MySQL Scaling Help Needed ASAP (Work Remotely)

I am looking for a highly experienced MySQL freelancer. I am having major load issues (especially during peak times) on my Web Application.

I am looking for someone in the United States who can help me with these problems remotely (ASAP, preferably today before 7:00 Central Time as that is a major peak in usage). I will provide the details for you to login via SSH to the servers.

I am willing to pay $100/hour for the right candidate and can pay a $500 bonus if you can help me get things running smoothly through the peak from 7:00 Central time to 10:00 Central time today.

Please email me at yeldarb [at] barbdwyer (dot) com detailing your experience in MySQL scaling.

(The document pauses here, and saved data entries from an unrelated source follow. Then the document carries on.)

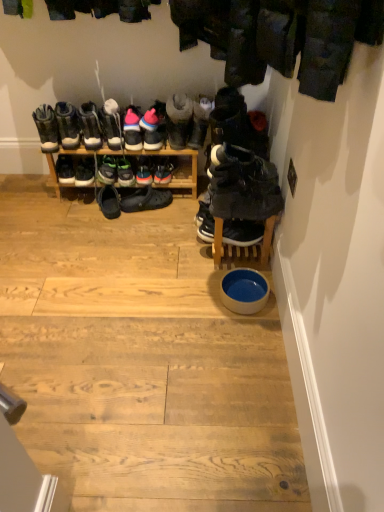
The width and height of the screenshot is (384, 512). Find the location of `pink suede sneakers at center, placed as the seventh footwear when sorted from right to left`. pink suede sneakers at center, placed as the seventh footwear when sorted from right to left is located at coordinates (152, 130).

The image size is (384, 512). Describe the element at coordinates (180, 170) in the screenshot. I see `wooden shoe rack at center` at that location.

Where is `wooden shoe rack at center`? The height and width of the screenshot is (512, 384). wooden shoe rack at center is located at coordinates (180, 170).

I want to click on suede sneakers at center, marked as the fifth footwear in a right-to-left arrangement, so click(x=178, y=120).

At what (x,y) coordinates should I click in order to perform the action: click on leather boots at center, arranged as the 4th footwear when viewed from the right. Please return your answer as a coordinate pair (x, y). The width and height of the screenshot is (384, 512). Looking at the image, I should click on (200, 121).

Is matte black boots at center, which ranks as the 14th footwear in right-to-left order, closer to the viewer compared to shiny blue sneakers at center, which is counted as the ninth footwear, starting from the left?

Yes, matte black boots at center, which ranks as the 14th footwear in right-to-left order, is closer to the camera.

Does point (95, 131) come behind point (147, 184)?

No.

Considering the relative sizes of matte black boots at center, positioned as the third footwear in left-to-right order, and shiny blue sneakers at center, which is counted as the ninth footwear, starting from the left, in the image provided, is matte black boots at center, positioned as the third footwear in left-to-right order, taller than shiny blue sneakers at center, which is counted as the ninth footwear, starting from the left,?

Indeed, matte black boots at center, positioned as the third footwear in left-to-right order, has a greater height compared to shiny blue sneakers at center, which is counted as the ninth footwear, starting from the left.

From the image's perspective, is green matte sneakers at center, the thirteenth footwear in the right-to-left sequence, located beneath leather boots at left, the 15th footwear in the right-to-left sequence?

Correct, green matte sneakers at center, the thirteenth footwear in the right-to-left sequence, appears lower than leather boots at left, the 15th footwear in the right-to-left sequence, in the image.

Between green matte sneakers at center, which is the 4th footwear in left-to-right order, and leather boots at left, the 15th footwear in the right-to-left sequence, which one has more height?

leather boots at left, the 15th footwear in the right-to-left sequence, is taller.

Are green matte sneakers at center, the thirteenth footwear in the right-to-left sequence, and leather boots at left, which ranks as the second footwear in left-to-right order, located far from each other?

Actually, green matte sneakers at center, the thirteenth footwear in the right-to-left sequence, and leather boots at left, which ranks as the second footwear in left-to-right order, are a little close together.

Does green matte sneakers at center, the thirteenth footwear in the right-to-left sequence, appear on the left side of leather boots at left, the 15th footwear in the right-to-left sequence?

No, green matte sneakers at center, the thirteenth footwear in the right-to-left sequence, is not to the left of leather boots at left, the 15th footwear in the right-to-left sequence.

Does leather boots at center, which is the thirteenth footwear in left-to-right order, lie behind black rubber shoes at center, which ranks as the 8th footwear in left-to-right order?

No.

What's the angular difference between leather boots at center, which is the thirteenth footwear in left-to-right order, and black rubber shoes at center, which is counted as the ninth footwear, starting from the right,'s facing directions?

They differ by 7 degrees in their facing directions.

Does leather boots at center, which is the thirteenth footwear in left-to-right order, appear on the right side of black rubber shoes at center, which ranks as the 8th footwear in left-to-right order?

Indeed, leather boots at center, which is the thirteenth footwear in left-to-right order, is positioned on the right side of black rubber shoes at center, which ranks as the 8th footwear in left-to-right order.

Does leather boots at center, which is the thirteenth footwear in left-to-right order, have a greater width compared to black rubber shoes at center, which ranks as the 8th footwear in left-to-right order?

Yes, leather boots at center, which is the thirteenth footwear in left-to-right order, is wider than black rubber shoes at center, which ranks as the 8th footwear in left-to-right order.

Can you confirm if blue ceramic bowl at center is shorter than white glossy bowl at center?

In fact, blue ceramic bowl at center may be taller than white glossy bowl at center.

Consider the image. Based on their positions, is blue ceramic bowl at center located to the left or right of white glossy bowl at center?

blue ceramic bowl at center is to the right of white glossy bowl at center.

Identify the location of stair in front of the blue ceramic bowl at center. point(158,411).

Considering the relative sizes of blue ceramic bowl at center and white glossy bowl at center in the image provided, is blue ceramic bowl at center bigger than white glossy bowl at center?

Incorrect, blue ceramic bowl at center is not larger than white glossy bowl at center.

Is leather boots at center, arranged as the 4th footwear when viewed from the right, turned away from green matte sneakers at center, which is the 4th footwear in left-to-right order?

leather boots at center, arranged as the 4th footwear when viewed from the right, does not have its back to green matte sneakers at center, which is the 4th footwear in left-to-right order.

Is leather boots at center, which is the thirteenth footwear in left-to-right order, far from green matte sneakers at center, the thirteenth footwear in the right-to-left sequence?

No, leather boots at center, which is the thirteenth footwear in left-to-right order, is not far away from green matte sneakers at center, the thirteenth footwear in the right-to-left sequence.

Is leather boots at center, which is the thirteenth footwear in left-to-right order, inside the boundaries of green matte sneakers at center, which is the 4th footwear in left-to-right order, or outside?

leather boots at center, which is the thirteenth footwear in left-to-right order, is not enclosed by green matte sneakers at center, which is the 4th footwear in left-to-right order.

Image resolution: width=384 pixels, height=512 pixels. What are the coordinates of `footwear that is the 1st one when counting downward from the wooden shoe rack at center (from the image's perspective)` in the screenshot? It's located at (144, 170).

From a real-world perspective, who is located higher, wooden shoe rack at center or shiny blue sneakers at center, which is counted as the ninth footwear, starting from the left?

In real-world perspective, shiny blue sneakers at center, which is counted as the ninth footwear, starting from the left, is above.

Considering the positions of objects wooden shoe rack at center and shiny blue sneakers at center, which is counted as the ninth footwear, starting from the left, in the image provided, who is more to the left, wooden shoe rack at center or shiny blue sneakers at center, which is counted as the ninth footwear, starting from the left,?

wooden shoe rack at center.

Considering the sizes of pink suede sneakers at center, placed as the seventh footwear when sorted from right to left, and green suede sneakers at center, acting as the 6th footwear starting from the left, in the image, is pink suede sneakers at center, placed as the seventh footwear when sorted from right to left, wider or thinner than green suede sneakers at center, acting as the 6th footwear starting from the left,?

Clearly, pink suede sneakers at center, placed as the seventh footwear when sorted from right to left, has more width compared to green suede sneakers at center, acting as the 6th footwear starting from the left.

Considering the sizes of objects pink suede sneakers at center, the 10th footwear from the left, and green suede sneakers at center, the eleventh footwear viewed from the right, in the image provided, who is bigger, pink suede sneakers at center, the 10th footwear from the left, or green suede sneakers at center, the eleventh footwear viewed from the right,?

pink suede sneakers at center, the 10th footwear from the left, is bigger.

In the scene shown: Is pink suede sneakers at center, placed as the seventh footwear when sorted from right to left, not within green suede sneakers at center, acting as the 6th footwear starting from the left?

That's correct, pink suede sneakers at center, placed as the seventh footwear when sorted from right to left, is outside of green suede sneakers at center, acting as the 6th footwear starting from the left.

What are the coordinates of `the 2nd footwear in front of the green suede sneakers at center, the eleventh footwear viewed from the right, counting from the anchor's position` in the screenshot? It's located at (152, 130).

You are a GUI agent. You are given a task and a screenshot of the screen. Output one action in this format:
    pyautogui.click(x=<x>, y=<y>)
    Task: Click on the 7th footwear positioned above the shiny blue sneakers at center, which is counted as the 8th footwear, starting from the right (from the image's perspective)
    This screenshot has height=512, width=384.
    Given the screenshot: What is the action you would take?
    pyautogui.click(x=90, y=126)

Starting from the leather boots at left, the 15th footwear in the right-to-left sequence, which footwear is the 9th one behind? Please provide its 2D coordinates.

[(107, 170)]

Estimate the real-world distances between objects in this image. Which object is further from wooden shoe rack at center, black rubber shoes at center, which is counted as the ninth footwear, starting from the right, or pink suede sneakers at center, the 6th footwear from the right?

pink suede sneakers at center, the 6th footwear from the right, is positioned further to the anchor wooden shoe rack at center.

Based on their spatial positions, is pink suede sneakers at center, which is the seventh footwear from left to right, or pink suede sneakers at center, arranged as the 11th footwear when viewed from the left, further from blue ceramic bowl at center?

pink suede sneakers at center, which is the seventh footwear from left to right.

When comparing their distances from pink suede sneakers at center, which is the seventh footwear from left to right, does wooden shoe rack at center or pink suede sneakers at center, the 6th footwear from the right, seem further?

Among the two, wooden shoe rack at center is located further to pink suede sneakers at center, which is the seventh footwear from left to right.

Based on the photo, estimate the real-world distances between objects in this image. Which object is further from shiny blue sneakers at center, which is counted as the 8th footwear, starting from the right, green suede sneakers at center, the eleventh footwear viewed from the right, or suede sneakers at center, marked as the fifth footwear in a right-to-left arrangement?

suede sneakers at center, marked as the fifth footwear in a right-to-left arrangement, is further to shiny blue sneakers at center, which is counted as the 8th footwear, starting from the right.

Which object lies further to the anchor point white glossy bowl at center, matte black boot at left, positioned as the sixteenth footwear in right-to-left order, or wooden shoe rack at center?

Based on the image, matte black boot at left, positioned as the sixteenth footwear in right-to-left order, appears to be further to white glossy bowl at center.

Estimate the real-world distances between objects in this image. Which object is further from matte black boots at center, positioned as the third footwear in left-to-right order, pink suede sneakers at center, arranged as the 11th footwear when viewed from the left, or leather boots at center, which is the thirteenth footwear in left-to-right order?

leather boots at center, which is the thirteenth footwear in left-to-right order, lies further to matte black boots at center, positioned as the third footwear in left-to-right order, than the other object.

When comparing their distances from suede sneakers at center, marked as the fifth footwear in a right-to-left arrangement, does pink suede sneakers at center, the 10th footwear from the left, or black rubber shoes at center, which ranks as the 8th footwear in left-to-right order, seem closer?

Based on the image, pink suede sneakers at center, the 10th footwear from the left, appears to be nearer to suede sneakers at center, marked as the fifth footwear in a right-to-left arrangement.

From the image, which object appears to be farther from pink suede sneakers at center, arranged as the 11th footwear when viewed from the left, wooden shoe rack at center or leather boots at left, which ranks as the second footwear in left-to-right order?

leather boots at left, which ranks as the second footwear in left-to-right order, lies further to pink suede sneakers at center, arranged as the 11th footwear when viewed from the left, than the other object.

This screenshot has width=384, height=512. I want to click on bowl between white glossy bowl at center and shiny blue sneakers at center, which is counted as the ninth footwear, starting from the left, in the front-back direction, so [x=244, y=291].

Image resolution: width=384 pixels, height=512 pixels. What are the coordinates of `shelf between white suede sneakers at center, the 12th footwear in the right-to-left sequence, and pink suede sneakers at center, arranged as the 11th footwear when viewed from the left` in the screenshot? It's located at point(180,170).

I want to click on shelf located between matte black boot at left, positioned as the sixteenth footwear in right-to-left order, and black suede sneakers at center, which is the sixteenth footwear in left-to-right order, in the left-right direction, so click(180, 170).

The height and width of the screenshot is (512, 384). I want to click on shelf between matte black boot at left, positioned as the sixteenth footwear in right-to-left order, and shiny blue sneakers at center, which is counted as the 8th footwear, starting from the right, so click(180, 170).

Here is a brief description of the problem:

We are now serving about 12,000,000 pages per day to over 80,000 users. Our peak was earlier this year when we were did 22,000,000 pageviews over about 200,000 unique users. The major problems only started recently (when our load was less than it was during the peak earlier this year).

There are 4 of us in the company but I’m the only one with any programming knowledge (the other 3 handle user support, finances, etc).

Our setup is as follows:

1x MySQL Server
16 GiB RAM, 4 CPU cores guaranteed, Burstable to 8 in peak times

4x Application Tier Servers behind a load balancer
2 GiB RAM, 1/2 core guaranteed, Burstable to 8 in peak times

1x Cron Server
1 GiB RAM, 1/4 core guaranteed, Burstable to 8 in peak times

1x Memcached Server
1 GiB RAM, 1/4 core guaranteed, Burstable to 8 in peak times

Each of the other non-mysql servers also has an instance of Memcache running on it as well and a lot of the queries are cached to reduce load.

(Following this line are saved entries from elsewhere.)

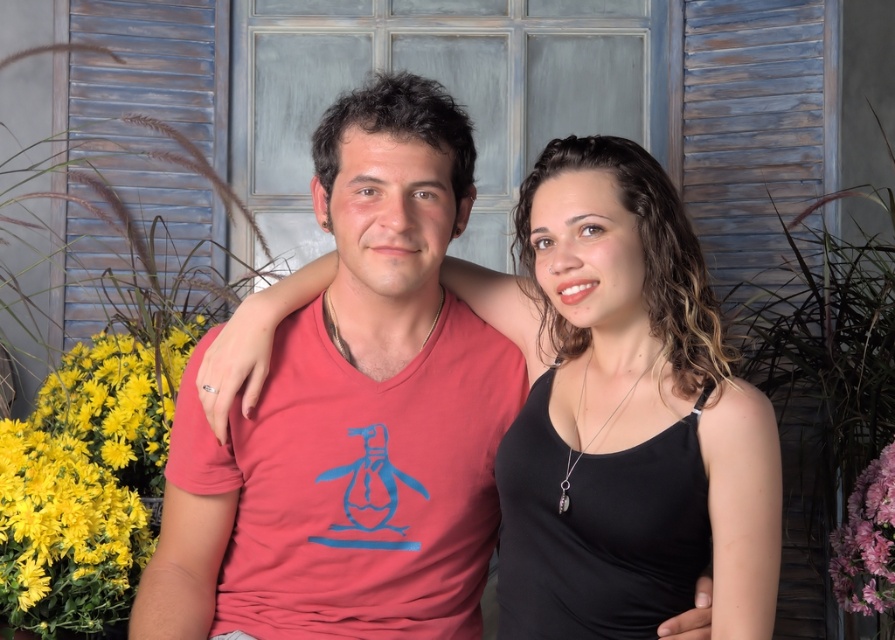
Is matte red t-shirt at center below pink matte flower at right?

Incorrect, matte red t-shirt at center is not positioned below pink matte flower at right.

Is point (239, 496) positioned in front of point (889, 612)?

Yes, it is in front of point (889, 612).

Is point (279, 426) positioned in front of point (891, 444)?

Yes, it is in front of point (891, 444).

This screenshot has width=895, height=640. Find the location of `matte red t-shirt at center`. matte red t-shirt at center is located at coordinates pyautogui.click(x=352, y=416).

Is point (197, 36) positioned behind point (845, 564)?

Yes, it is.

Who is more forward, [203,134] or [874,547]?

Point [874,547]

Find the location of a particular element. metallic blue shutter at upper left is located at coordinates (152, 112).

This screenshot has height=640, width=895. Find the location of `metallic blue shutter at upper left`. metallic blue shutter at upper left is located at coordinates (152, 112).

Is matte red t-shirt at center below metallic blue shutter at upper left?

Yes, matte red t-shirt at center is below metallic blue shutter at upper left.

Is matte red t-shirt at center bigger than metallic blue shutter at upper left?

Yes.

Locate an element on the screen. This screenshot has height=640, width=895. matte red t-shirt at center is located at coordinates (352, 416).

Identify the location of matte red t-shirt at center. This screenshot has height=640, width=895. (352, 416).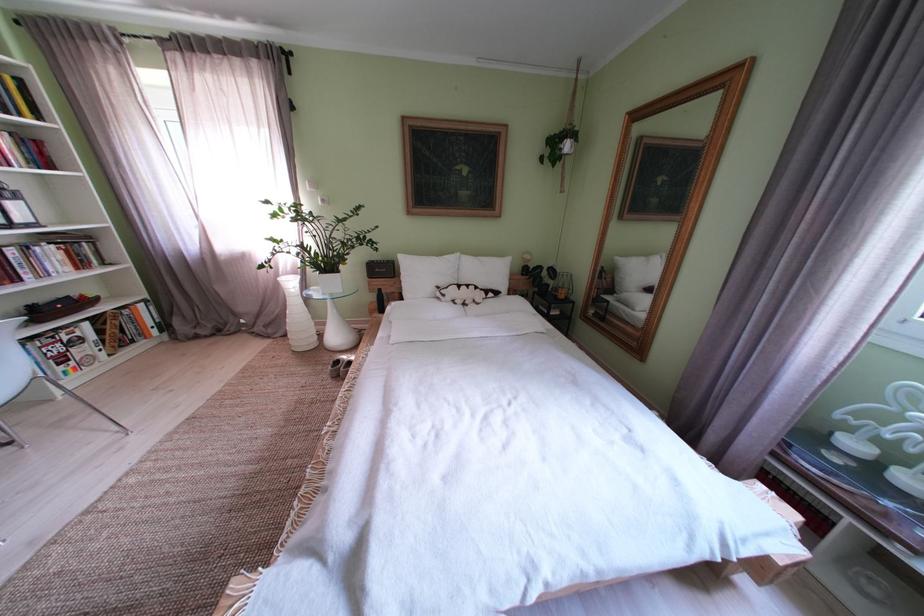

The problem we are having is very intermittent. “Basket” Pages (basically user profiles within the application) will usually load in between 0.01 and 0.02 seconds when things are going well but at seemingly arbitrary intervals they slow way down and end up taking longer than a second (in some cases longer than 2 seconds) to generate. Unfortunately these intermittent problems happen several times per hour.

During this time requests back up no the apache servers until the queue gets long enough that the pages stop loading in a reasonable manner and Facebook kills the traffic. Then about 2 minutes later Facebook lets traffic back through, the servers run fine for a bit and the cycle repeats.

You can see that MySQL is probably the culprit for this by doing a SHOW PROCESSLIST; seemingly simple queries (eg selecting a row from a table using the primary key for that table) take an obscenely long amount of time compared to when things are going well.

I’m not very good with the mysql-settings part of things but I have tweaked everything else I can think of: Indexes, Database Storage Engines, Queries, etc. The server settings were tweaked a few times by a guy at the hosting company but honestly I don’t know how much help that was.


Thanks for your time.